■ Exercise aim
Locate the string "Detroit" in the listing below. Copy every line where it is found.
====== Excerpted records
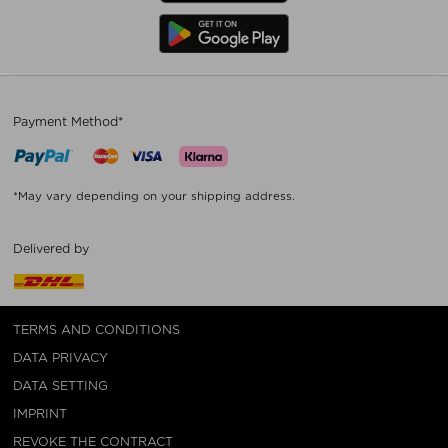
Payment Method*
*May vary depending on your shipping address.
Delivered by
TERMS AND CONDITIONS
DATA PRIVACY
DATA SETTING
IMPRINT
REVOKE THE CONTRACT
============
====== Excerpted records
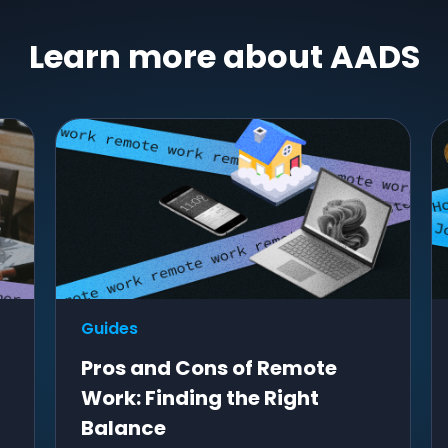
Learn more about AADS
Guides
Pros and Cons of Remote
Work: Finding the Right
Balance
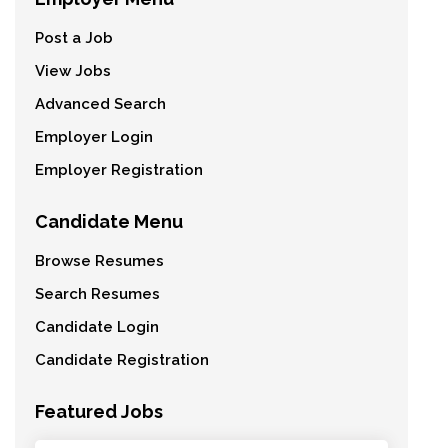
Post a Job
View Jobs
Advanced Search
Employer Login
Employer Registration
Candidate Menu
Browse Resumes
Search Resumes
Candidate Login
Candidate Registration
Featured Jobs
============
====== Excerpted records
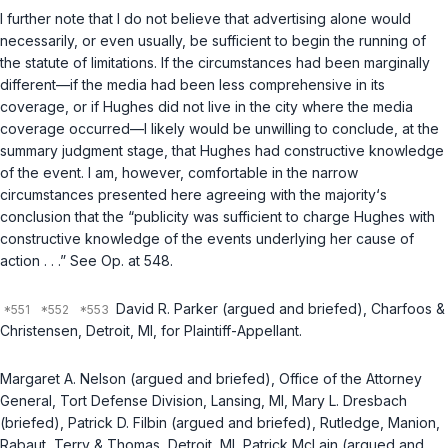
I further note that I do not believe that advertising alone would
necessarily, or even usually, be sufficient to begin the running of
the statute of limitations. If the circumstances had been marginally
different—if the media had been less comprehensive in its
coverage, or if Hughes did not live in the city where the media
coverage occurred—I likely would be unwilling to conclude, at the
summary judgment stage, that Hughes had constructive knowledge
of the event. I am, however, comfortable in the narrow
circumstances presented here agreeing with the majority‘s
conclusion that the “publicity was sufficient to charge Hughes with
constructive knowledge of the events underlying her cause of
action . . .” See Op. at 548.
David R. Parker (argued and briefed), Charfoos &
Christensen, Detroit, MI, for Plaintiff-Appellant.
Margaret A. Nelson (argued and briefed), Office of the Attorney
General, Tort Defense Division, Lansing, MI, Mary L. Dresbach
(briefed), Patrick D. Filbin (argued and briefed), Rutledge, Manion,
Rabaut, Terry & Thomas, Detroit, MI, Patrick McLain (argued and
============
■ Response to this exercise
Christensen, Detroit, MI, for Plaintiff-Appellant.
Rabaut, Terry & Thomas, Detroit, MI, Patrick McLain (argued and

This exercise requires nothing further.